Ensure all parties understand the concessional nature of the NAIF loan and its conditions.
Consultation with NAIF:
Inform NAIF about the proposed transfer.
Discuss the implications of the transfer and obtain preliminary approval.
2. Legal and Regulatory Compliance
Due Diligence:
Conduct due diligence on J-Power to ensure they meet NAIF’s criteria for concessional loans.
Evaluate J-Power's capacity to manage the loan and the associated project.
Legal Documentation:
Draft the legal documents required for the transfer, including amendments to the existing loan agreement.

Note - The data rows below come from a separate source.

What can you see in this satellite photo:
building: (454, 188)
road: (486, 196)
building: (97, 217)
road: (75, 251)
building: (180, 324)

Ensure compliance with Australian financial regulations and any bilateral treaties or agreements.
Regulatory Approvals:
Obtain necessary approvals from Australian regulatory bodies (e.g., Australian Foreign Investment Review Board).

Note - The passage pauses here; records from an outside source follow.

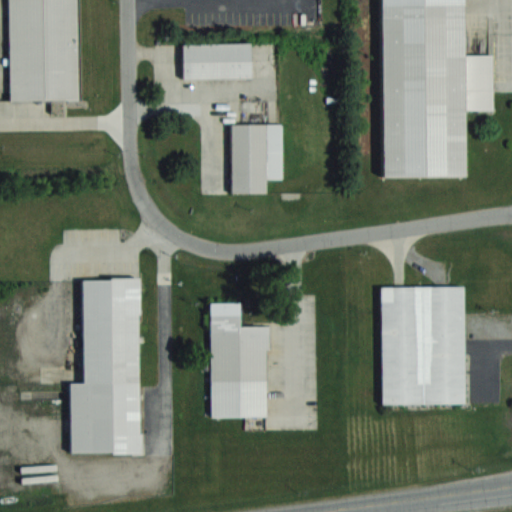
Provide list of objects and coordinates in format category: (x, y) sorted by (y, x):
building: (38, 49)
building: (41, 50)
building: (211, 59)
building: (215, 60)
road: (160, 61)
building: (416, 86)
building: (426, 87)
road: (201, 104)
road: (62, 120)
building: (250, 156)
building: (253, 156)
road: (110, 246)
road: (217, 249)
road: (293, 321)
building: (417, 344)
building: (421, 344)
road: (488, 358)
building: (232, 363)
building: (235, 364)
building: (101, 369)
building: (106, 369)
road: (161, 423)
road: (407, 498)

Ensure compliance with international regulations concerning foreign investments.
3. Financial and Operational Considerations
Financial Assessments:
Reassess the financial viability of the project under J-Power's management.
Review the concessional loan terms to ensure they remain appropriate.
Operational Transition:
Plan for the operational transition from Genex Power Ltd. to J-Power.
Ensure the continuity of the project and adherence to the original objectives of the concessional loan.
4. Execution of Transfer
Formal Approval from NAIF:
Submit the final proposal to NAIF for formal approval.
Address any conditions or modifications stipulated by NAIF.
Transfer Execution:
Execute the legal documents and complete the transfer.
Transfer the loan funds and update all financial records.
Post-Transfer Monitoring:
Establish a monitoring mechanism to ensure J-Power complies with the loan conditions.
Periodically report to NAIF on the progress and financial health of the project.
Detailed Considerations
A. Legal Aspects
Ensure all contractual obligations are transferred correctly.
Address any potential legal disputes or issues arising from the transfer.
B. Financial Aspects
Assess the impact of the transfer on the financial stability of both entities.
Ensure that the concessional terms remain beneficial and that the project's financial projections are realistic.
C. Regulatory and Compliance Aspects
Comply with both Australian and international regulations governing such transfers.
Consider the impact on stakeholders, including shareholders, employees, and local communities.
D. Operational Aspects
Develop a comprehensive plan to manage the transition.
Ensure that J-Power has the necessary expertise and resources to continue the project seamlessly.
Conclusion
Transferring a $610 million NAIF concessional loan from Genex Power Ltd to J-Power requires careful planning, extensive legal and regulatory compliance, and meticulous execution. By following the outlined steps and considering all relevant factors, the transfer can be completed successfully, ensuring the project's continuity and adherence to concessional loan terms.
In my post dated 17 June you will see the words; "your correspondence has been referred to the Australian Securities and Investments Commission for consideration."
As the nations supervisor of markets, Mr Yanco is well aware that timing is of the essence in this matter. When will Mr Yanco advise Minister Gallagher of the outcome of his considerations and will the outcome of his considerations be provided in time for any changes in circumstances?